The problem: Copy each of the entries below line for line, with no changes to wording, spacing, or symbols.

Input for this task Start Marker

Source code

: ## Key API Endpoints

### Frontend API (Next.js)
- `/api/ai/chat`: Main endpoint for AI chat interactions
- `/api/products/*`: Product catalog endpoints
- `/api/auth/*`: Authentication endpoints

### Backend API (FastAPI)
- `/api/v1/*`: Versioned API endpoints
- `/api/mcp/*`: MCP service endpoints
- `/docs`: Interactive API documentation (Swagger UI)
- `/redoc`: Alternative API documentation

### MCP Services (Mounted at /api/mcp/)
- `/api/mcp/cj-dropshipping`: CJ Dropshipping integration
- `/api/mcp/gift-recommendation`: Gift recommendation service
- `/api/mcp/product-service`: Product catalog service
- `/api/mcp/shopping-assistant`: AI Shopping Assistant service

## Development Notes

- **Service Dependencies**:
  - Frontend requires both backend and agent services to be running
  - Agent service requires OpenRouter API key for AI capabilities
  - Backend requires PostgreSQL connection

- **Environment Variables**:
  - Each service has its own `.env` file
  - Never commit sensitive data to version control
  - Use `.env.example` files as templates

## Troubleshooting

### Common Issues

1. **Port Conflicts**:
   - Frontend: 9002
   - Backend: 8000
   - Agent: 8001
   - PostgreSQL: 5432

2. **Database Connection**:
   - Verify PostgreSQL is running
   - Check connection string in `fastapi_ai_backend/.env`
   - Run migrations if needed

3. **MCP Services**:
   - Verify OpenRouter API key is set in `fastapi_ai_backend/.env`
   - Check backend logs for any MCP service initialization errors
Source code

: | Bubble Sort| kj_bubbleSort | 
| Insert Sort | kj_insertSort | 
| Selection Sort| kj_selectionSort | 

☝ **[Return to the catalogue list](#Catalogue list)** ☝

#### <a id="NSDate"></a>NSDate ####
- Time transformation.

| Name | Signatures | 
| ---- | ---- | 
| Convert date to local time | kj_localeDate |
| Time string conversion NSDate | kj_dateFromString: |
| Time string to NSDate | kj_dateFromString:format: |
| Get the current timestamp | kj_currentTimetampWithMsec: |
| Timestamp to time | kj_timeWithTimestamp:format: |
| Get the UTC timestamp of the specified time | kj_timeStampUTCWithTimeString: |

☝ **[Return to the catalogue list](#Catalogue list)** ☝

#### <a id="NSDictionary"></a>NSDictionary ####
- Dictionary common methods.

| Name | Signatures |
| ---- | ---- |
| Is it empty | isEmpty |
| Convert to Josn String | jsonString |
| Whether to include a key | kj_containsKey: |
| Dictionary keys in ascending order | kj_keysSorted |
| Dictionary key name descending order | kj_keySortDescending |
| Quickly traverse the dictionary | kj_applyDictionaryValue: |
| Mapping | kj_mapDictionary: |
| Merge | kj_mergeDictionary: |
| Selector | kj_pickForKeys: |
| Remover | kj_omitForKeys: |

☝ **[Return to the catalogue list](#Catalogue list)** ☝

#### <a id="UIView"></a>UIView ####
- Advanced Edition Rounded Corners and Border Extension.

Input for this task End Marker

Answer area:
Source code

: ## Key API Endpoints

### Frontend API (Next.js)
- `/api/ai/chat`: Main endpoint for AI chat interactions
- `/api/products/*`: Product catalog endpoints
- `/api/auth/*`: Authentication endpoints

### Backend API (FastAPI)
- `/api/v1/*`: Versioned API endpoints
- `/api/mcp/*`: MCP service endpoints
- `/docs`: Interactive API documentation (Swagger UI)
- `/redoc`: Alternative API documentation

### MCP Services (Mounted at /api/mcp/)
- `/api/mcp/cj-dropshipping`: CJ Dropshipping integration
- `/api/mcp/gift-recommendation`: Gift recommendation service
- `/api/mcp/product-service`: Product catalog service
- `/api/mcp/shopping-assistant`: AI Shopping Assistant service

## Development Notes

- **Service Dependencies**:
  - Frontend requires both backend and agent services to be running
  - Agent service requires OpenRouter API key for AI capabilities
  - Backend requires PostgreSQL connection

- **Environment Variables**:
  - Each service has its own `.env` file
  - Never commit sensitive data to version control
  - Use `.env.example` files as templates

## Troubleshooting

### Common Issues

1. **Port Conflicts**:
   - Frontend: 9002
   - Backend: 8000
   - Agent: 8001
   - PostgreSQL: 5432

2. **Database Connection**:
   - Verify PostgreSQL is running
   - Check connection string in `fastapi_ai_backend/.env`
   - Run migrations if needed

3. **MCP Services**:
   - Verify OpenRouter API key is set in `fastapi_ai_backend/.env`
   - Check backend logs for any MCP service initialization errors
Source code

: | Bubble Sort| kj_bubbleSort | 
| Insert Sort | kj_insertSort | 
| Selection Sort| kj_selectionSort | 

☝ **[Return to the catalogue list](#Catalogue list)** ☝

#### <a id="NSDate"></a>NSDate ####
- Time transformation.

| Name | Signatures | 
| ---- | ---- | 
| Convert date to local time | kj_localeDate |
| Time string conversion NSDate | kj_dateFromString: |
| Time string to NSDate | kj_dateFromString:format: |
| Get the current timestamp | kj_currentTimetampWithMsec: |
| Timestamp to time | kj_timeWithTimestamp:format: |
| Get the UTC timestamp of the specified time | kj_timeStampUTCWithTimeString: |

☝ **[Return to the catalogue list](#Catalogue list)** ☝

#### <a id="NSDictionary"></a>NSDictionary ####
- Dictionary common methods.

| Name | Signatures |
| ---- | ---- |
| Is it empty | isEmpty |
| Convert to Josn String | jsonString |
| Whether to include a key | kj_containsKey: |
| Dictionary keys in ascending order | kj_keysSorted |
| Dictionary key name descending order | kj_keySortDescending |
| Quickly traverse the dictionary | kj_applyDictionaryValue: |
| Mapping | kj_mapDictionary: |
| Merge | kj_mergeDictionary: |
| Selector | kj_pickForKeys: |
| Remover | kj_omitForKeys: |

☝ **[Return to the catalogue list](#Catalogue list)** ☝

#### <a id="UIView"></a>UIView ####
- Advanced Edition Rounded Corners and Border Extension.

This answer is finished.